This week four years ago my friend died.
I know it is only a few days past Christmas and a few until New Years. All in all this is supposed to be one of the happiest times of the year – at least that’s what we are told anyway by advertisers, carol writers, and Christmas cards.
But this is the time of year that has an eternal dark stain for me. I have been through so much in the four years since JD took his life, and I now understand the struggles of bipolarity, depression, pain and suicide so much better than I did before. I know there is nothing I could have done. It was his choice. He chose to do what he did, it was not forced on him and it did not sneak upon him like a flu on an AIDS patient. It was a drastic, horrible choice.

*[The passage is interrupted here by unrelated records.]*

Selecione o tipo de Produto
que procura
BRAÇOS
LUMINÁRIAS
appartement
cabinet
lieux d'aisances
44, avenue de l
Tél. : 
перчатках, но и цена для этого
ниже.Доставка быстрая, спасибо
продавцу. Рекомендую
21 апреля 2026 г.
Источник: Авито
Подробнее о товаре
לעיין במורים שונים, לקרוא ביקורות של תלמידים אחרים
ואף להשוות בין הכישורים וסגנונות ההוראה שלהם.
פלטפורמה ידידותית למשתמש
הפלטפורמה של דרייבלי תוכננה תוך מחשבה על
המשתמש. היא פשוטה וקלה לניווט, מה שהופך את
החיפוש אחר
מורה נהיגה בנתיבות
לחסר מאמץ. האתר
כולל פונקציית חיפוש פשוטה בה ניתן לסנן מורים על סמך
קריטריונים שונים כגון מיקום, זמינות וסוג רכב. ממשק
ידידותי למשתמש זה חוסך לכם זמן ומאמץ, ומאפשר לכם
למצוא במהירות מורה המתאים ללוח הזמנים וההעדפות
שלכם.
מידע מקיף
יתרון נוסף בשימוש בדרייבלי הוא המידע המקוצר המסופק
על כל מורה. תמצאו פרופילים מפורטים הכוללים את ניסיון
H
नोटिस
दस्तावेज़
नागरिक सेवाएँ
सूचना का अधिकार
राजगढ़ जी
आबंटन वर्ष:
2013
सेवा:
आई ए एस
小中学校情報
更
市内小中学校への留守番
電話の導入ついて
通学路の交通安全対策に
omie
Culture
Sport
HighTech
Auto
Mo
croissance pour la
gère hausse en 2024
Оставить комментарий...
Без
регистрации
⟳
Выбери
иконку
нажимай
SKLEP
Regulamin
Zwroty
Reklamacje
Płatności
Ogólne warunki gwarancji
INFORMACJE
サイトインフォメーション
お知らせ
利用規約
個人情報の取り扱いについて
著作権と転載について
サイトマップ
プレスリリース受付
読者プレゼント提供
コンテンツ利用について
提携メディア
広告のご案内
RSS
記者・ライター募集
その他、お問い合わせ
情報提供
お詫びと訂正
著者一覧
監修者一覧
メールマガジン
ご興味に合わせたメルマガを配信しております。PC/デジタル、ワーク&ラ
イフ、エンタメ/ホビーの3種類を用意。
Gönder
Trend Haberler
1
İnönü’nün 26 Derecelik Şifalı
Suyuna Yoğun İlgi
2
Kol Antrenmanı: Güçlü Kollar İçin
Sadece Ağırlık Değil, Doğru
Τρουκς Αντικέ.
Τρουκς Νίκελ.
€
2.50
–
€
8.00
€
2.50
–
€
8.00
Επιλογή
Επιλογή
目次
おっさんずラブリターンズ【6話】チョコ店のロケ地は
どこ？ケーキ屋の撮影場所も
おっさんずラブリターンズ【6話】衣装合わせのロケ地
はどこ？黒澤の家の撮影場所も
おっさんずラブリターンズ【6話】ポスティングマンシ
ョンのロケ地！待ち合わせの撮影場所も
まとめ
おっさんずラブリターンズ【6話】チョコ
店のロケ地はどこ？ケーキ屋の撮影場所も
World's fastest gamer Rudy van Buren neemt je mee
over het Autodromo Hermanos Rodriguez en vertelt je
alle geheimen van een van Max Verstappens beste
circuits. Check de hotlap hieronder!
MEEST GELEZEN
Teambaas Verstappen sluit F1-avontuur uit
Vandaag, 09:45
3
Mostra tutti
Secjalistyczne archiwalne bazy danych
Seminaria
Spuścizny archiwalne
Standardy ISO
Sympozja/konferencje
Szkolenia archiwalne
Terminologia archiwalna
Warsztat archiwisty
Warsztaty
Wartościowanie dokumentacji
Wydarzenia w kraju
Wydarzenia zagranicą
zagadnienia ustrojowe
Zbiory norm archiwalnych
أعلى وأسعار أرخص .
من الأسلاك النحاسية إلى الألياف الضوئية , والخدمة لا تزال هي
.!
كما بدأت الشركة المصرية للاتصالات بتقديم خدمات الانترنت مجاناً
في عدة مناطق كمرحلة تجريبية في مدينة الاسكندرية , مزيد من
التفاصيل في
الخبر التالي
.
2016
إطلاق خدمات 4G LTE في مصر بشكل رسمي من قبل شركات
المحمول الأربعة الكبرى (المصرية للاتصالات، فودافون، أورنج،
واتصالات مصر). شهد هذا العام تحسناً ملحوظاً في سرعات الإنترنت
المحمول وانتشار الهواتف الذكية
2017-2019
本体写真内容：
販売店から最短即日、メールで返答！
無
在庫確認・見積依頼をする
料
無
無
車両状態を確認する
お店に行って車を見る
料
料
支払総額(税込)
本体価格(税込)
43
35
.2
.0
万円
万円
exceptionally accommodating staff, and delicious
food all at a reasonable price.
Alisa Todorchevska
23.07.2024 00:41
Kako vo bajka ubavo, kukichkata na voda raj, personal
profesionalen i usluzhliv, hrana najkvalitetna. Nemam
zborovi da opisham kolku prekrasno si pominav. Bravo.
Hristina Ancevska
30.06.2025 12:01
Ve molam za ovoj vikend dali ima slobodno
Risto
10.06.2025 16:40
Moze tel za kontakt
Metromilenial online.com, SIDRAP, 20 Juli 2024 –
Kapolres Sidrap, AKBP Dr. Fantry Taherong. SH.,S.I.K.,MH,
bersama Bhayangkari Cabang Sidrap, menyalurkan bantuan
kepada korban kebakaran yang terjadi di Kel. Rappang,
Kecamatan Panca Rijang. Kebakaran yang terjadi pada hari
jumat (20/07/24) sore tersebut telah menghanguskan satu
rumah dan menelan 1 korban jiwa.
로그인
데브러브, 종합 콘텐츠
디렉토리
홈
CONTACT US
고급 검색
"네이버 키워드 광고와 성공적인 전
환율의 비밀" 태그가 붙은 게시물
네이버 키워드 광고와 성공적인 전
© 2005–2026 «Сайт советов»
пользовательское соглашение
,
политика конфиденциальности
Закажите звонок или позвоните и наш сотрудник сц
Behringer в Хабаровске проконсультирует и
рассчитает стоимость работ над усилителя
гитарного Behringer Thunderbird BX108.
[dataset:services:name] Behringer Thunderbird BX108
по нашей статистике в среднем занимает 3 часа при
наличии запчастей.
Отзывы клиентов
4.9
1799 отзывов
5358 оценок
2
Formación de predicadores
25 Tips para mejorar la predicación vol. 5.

But I still feel the pain every year at this time. I go back into my email inbox and read his last email to me. Just days before he decided to kill himself, he was supposed to come visit me and celebrate New Years with my family in Algonquin Park. Instead he sent an email explaining that he couldn’t come because he was sick.
I had no idea what sickness he was fighting.
I wish I had. And that is what angers me most. Why I have chosen to be so public with my depression and hospitalization. Knowing would probably not have prevented his suicide, but at least I would not have been deceived.
The truth matters, and a lie of omission is still a lie. Sometimes we must bring our deepest darkest fears out into the open to realize that they are in fact not ugly and horrible, but beautiful and common to us all.